The next morning I went in, and the doctor examined my cervix to see if it was still closed. He didn't tell me either way. He just explained he'd talk to me after the ultrasound was over with. I went into the ultrasound room, realizing it was the same tech I'd had the first time I thought I'd lost the baby. She asked me quietly if I'd like the t.v. turned on, and I said yes. My stomach did a flip as I wondered if I'd regret that answer. She placed the instrument on my stomach, and before I knew it, there was my baby. My breath caught, as I didn't immediately see the heartbeat. But soon, there it was, beating 167 bpm, measuring at 9 weeks, 6 days.


 The tech laughed, saying it was hard to get a measurement because the lil bit was curled inside of the womb. She said "if you can imagine, it's like it has its little chin tucked against its chest." I majorly reacted to that, letting out a lot of "awwww, how cutes!" and things like that. Then, towards the end of her pressing down on my stomach and trying to get the reading...I saw lil bit move for the first time. It was the sweetest, most amazing thing I've ever seen. Its little bud arms moved around, its body wiggling up and down. Again, I oohed and awwwed over this phenomenon. The tech said "It's saying "quit poking me! I'm trying to sleep!" which only made my heart burst more. Little bit is comfortable, inside of me. It's hanging on, snuggled inside, as if to say to all of us outside of me that we are just crazy to think it's going anywhere :p

The Dr. explained I am still diagnosed with a threatened miscarriage. He also explained there is some more fluid gathered outside of the gestational sac that could cause future bleeding. He basically explained bed rest doesn't really help, because if it (miscarriage) is going to happen, it's going to happen regardless of that. I'm still not sure how I feel about this advice, but I'm trusting that God has placed the right people in my path. The problem with having to go in so often is I've seen a different doctor nearly every other time. He signed a work excuse for that day and told me to go home and rest, but I could return to work the next day. I rented four Redboxes, and literally did nothing but lay in my bed all day long.

The trauma and pain of what happened didn't really hit me until last night. I called Wesley and basically had to literally process through everything. That was hands down the most traumatic thing that's ever happened to me, and I didn't realize how much it effected me until I felt myself wanting to fall apart at the end of yesterday. It instilled this fear inside of me; fear of bleeding out again, fear of losing the baby.

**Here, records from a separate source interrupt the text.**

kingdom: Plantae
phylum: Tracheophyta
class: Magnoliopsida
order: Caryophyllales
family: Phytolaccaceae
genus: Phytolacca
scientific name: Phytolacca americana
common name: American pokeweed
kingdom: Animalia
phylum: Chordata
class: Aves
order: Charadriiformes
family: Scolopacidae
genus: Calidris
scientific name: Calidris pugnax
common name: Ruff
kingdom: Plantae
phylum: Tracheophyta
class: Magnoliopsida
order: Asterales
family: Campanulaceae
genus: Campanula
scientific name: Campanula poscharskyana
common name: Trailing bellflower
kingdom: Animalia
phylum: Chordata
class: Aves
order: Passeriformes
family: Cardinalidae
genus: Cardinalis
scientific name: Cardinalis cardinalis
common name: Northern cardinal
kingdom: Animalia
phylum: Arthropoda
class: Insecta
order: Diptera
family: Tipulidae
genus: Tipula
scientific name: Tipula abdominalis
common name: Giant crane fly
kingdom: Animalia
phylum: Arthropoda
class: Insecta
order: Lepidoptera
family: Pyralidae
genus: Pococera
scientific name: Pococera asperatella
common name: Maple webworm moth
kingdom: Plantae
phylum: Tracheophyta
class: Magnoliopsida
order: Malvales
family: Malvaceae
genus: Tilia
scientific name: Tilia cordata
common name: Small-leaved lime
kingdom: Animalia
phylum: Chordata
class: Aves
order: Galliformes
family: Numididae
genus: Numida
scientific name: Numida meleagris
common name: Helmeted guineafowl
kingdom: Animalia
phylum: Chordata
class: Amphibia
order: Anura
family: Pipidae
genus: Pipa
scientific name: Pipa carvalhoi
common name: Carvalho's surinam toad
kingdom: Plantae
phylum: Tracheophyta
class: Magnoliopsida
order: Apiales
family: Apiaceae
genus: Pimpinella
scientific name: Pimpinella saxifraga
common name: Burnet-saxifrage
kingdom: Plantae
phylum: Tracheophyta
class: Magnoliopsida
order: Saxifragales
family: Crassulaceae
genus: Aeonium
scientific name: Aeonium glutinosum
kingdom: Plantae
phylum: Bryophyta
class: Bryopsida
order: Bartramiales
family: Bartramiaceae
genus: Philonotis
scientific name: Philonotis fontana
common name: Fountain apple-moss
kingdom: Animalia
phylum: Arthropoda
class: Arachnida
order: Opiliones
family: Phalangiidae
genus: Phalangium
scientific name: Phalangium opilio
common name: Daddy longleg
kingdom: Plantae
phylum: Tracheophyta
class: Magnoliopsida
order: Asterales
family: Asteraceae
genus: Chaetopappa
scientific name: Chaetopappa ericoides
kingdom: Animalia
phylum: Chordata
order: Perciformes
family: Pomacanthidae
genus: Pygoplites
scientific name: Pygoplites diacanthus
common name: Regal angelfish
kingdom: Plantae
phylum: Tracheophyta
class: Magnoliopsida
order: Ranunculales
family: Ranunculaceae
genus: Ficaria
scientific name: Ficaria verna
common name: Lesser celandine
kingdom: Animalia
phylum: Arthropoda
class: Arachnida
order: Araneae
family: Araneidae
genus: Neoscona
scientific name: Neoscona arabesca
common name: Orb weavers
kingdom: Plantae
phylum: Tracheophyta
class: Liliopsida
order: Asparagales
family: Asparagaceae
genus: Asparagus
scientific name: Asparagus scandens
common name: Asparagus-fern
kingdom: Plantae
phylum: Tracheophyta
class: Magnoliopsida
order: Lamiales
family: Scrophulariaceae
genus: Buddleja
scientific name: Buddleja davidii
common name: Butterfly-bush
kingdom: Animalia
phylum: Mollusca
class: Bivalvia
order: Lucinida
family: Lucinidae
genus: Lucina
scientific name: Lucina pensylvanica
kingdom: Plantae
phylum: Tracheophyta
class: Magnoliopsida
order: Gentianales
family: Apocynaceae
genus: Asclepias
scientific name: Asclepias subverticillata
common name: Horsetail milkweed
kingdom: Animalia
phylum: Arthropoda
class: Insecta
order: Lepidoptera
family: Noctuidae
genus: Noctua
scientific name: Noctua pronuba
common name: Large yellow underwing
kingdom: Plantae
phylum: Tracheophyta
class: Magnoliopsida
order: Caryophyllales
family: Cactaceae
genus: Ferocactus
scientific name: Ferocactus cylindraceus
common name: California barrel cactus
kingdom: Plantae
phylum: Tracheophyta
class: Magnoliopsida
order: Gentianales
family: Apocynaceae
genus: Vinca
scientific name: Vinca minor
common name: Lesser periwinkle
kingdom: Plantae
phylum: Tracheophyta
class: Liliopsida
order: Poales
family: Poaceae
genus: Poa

It didn't help that the weekend before, I'd nonchalantly been watching birthing videos on Youtube and came across some stillborn videos. I watched a few of them, and I believe it's contributing to this out of control fear that transpired from my bleeding. He reminded me that I have to put my faith and trust in God, and not be fearful of what might happen. It was a tough lesson to swallow, but he was right. I will worry myself sick if I keep thinking about all the ridiculous things that could happen. I'm a Google junkie, and researching subchorionic hemorrhage doesn't completely comfort. If the fluid is a clot, then it has the potential to grow, and cause a miscarriage (even after the first trimester) if it breaks apart. A clot can literally push your baby out of the gestational sac and tear the placenta. It can also cause preeclampsia and preterm labor, as well as separation of the placenta from the uterus. Ugh. So. Many. Worries. So. Many. Fears.

“It is better to trust in the LORD than to put confidence in man.”